Both the postcolonial writer and the translator are addressing an intercultural audience, and are trying to convey material from one culture or language to another. Hence these cultural differences have to be bridged. The translator has recourse to footnotes, glossaries and prefaces to help fill the void between the source language and target language. This does not appear to be the privilege of the creative writer, but it can be seen as part of the narrative strategy of many postcolonial novels. For example, in Amitav Ghosh's The Hungry Tide, Nirmal's diary is used as a tool to introduce the reader to the terrain of the Sunderbans. This introduction is necessary, as this part of the country is relatively unknown to even the Indian reader. Rather than write a preface that might go unread, Ghosh has made it an integral part of the novel by making the central character Kanai read his uncle Nirmal's diary in the first chapter. However, there are writers who deliberately disrupt the narrative and provide maps and footnotes; this is in keeping with postmodern narrative strategy.

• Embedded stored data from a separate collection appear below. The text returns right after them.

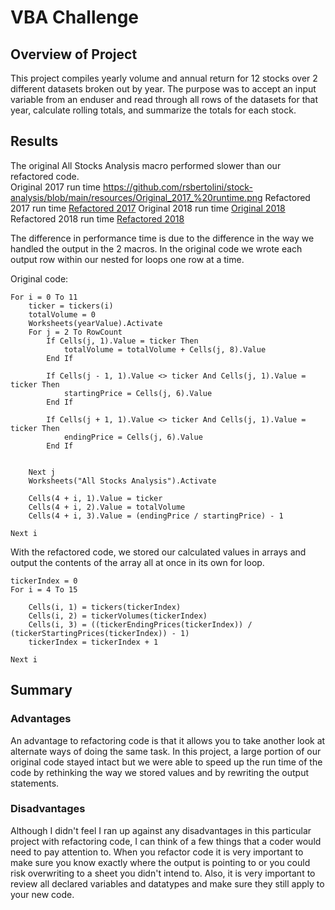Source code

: # VBA Challenge

## Overview of Project
This project compiles yearly volume and annual return for 12 stocks over 2 different datasets broken out by year.  The purpose was to accept an input variable from an enduser and read through all rows of the datasets for that year, calculate rolling totals, 
and summarize the totals for each stock.



## Results
The original All Stocks Analysis macro performed slower than our refactored code.    
Original 2017 run time
https://github.com/rsbertolini/stock-analysis/blob/main/resources/Original_2017_%20runtime.png
Refactored 2017 run time
[Refactored 2017](/Resources/VBA_Challenge_2017.png)
Original 2018 run time
[Original 2018](/Resources/Original_2018_runtime.png)
Refactored 2018 run time
[Refactored 2018](/Resources/VBA_Challenge_2018.png)

The difference in performance time is due to the difference in the way we handled the output in the 2 macros.  In the original code we wrote each output row within our nested 
for loops one row at a time. 

Original code:

    For i = 0 To 11
        ticker = tickers(i)
        totalVolume = 0
        Worksheets(yearValue).Activate
        For j = 2 To RowCount
            If Cells(j, 1).Value = ticker Then
                totalVolume = totalVolume + Cells(j, 8).Value
            End If
            
            If Cells(j - 1, 1).Value <> ticker And Cells(j, 1).Value = ticker Then
                startingPrice = Cells(j, 6).Value
            End If
            
            If Cells(j + 1, 1).Value <> ticker And Cells(j, 1).Value = ticker Then
                endingPrice = Cells(j, 6).Value
            End If
            
            
        Next j
        Worksheets("All Stocks Analysis").Activate

        Cells(4 + i, 1).Value = ticker
        Cells(4 + i, 2).Value = totalVolume
        Cells(4 + i, 3).Value = (endingPrice / startingPrice) - 1
             
    Next i
	
With the refactored code, we stored our calculated values in arrays and output the contents of the array all at once in its own for loop.

    tickerIndex = 0
    For i = 4 To 15
        
        Cells(i, 1) = tickers(tickerIndex)
        Cells(i, 2) = tickerVolumes(tickerIndex)
        Cells(i, 3) = ((tickerEndingPrices(tickerIndex)) / (tickerStartingPrices(tickerIndex)) - 1)
        tickerIndex = tickerIndex + 1
        
    Next i


## Summary
### Advantages
An advantage to refactoring code is that it allows you to take another look at alternate ways of doing the same task.  In this project, a large portion of our original code stayed intact but we were able to speed up the run time of the code by rethinking the way we stored values and by rewriting the output statements. 

### Disadvantages
Although I didn't feel I ran up against any disadvantages in this particular project with refactoring code, I can think of a few things that a coder would need to 
pay attention to.  When you refactor code it is very important to make sure you know exactly where the output is pointing to or you could risk overwriting to a sheet 
you didn't intend to.  Also, it is very important to review all declared variables and datatypes and make sure they still apply to your new code.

The postcolonial writer has a vast cultural space to represent through her/his work. The inclusion of some elements would automatically exclude certain others. This is somewhat like the translator who has to decide which elements of the source text s/he will downplay for the benefit of the receptor readership. This process of selection in writing, and interpretation in translation, are politically or ideologically nuanced. Aravind Adiga's selection of one aspect of contemporary India , that of the gaping chasm that separates the rich and the poor even in the so-called ‘postmodern' India, in his novel The White Tiger is very much a political decision. His aim is to subvert the image of India as a progressive country on the rise to economic superpower. Similar ideological choices lie behind the decision of a translator to choose a particular text, and translate it as s/he deems fit for the receptor culture.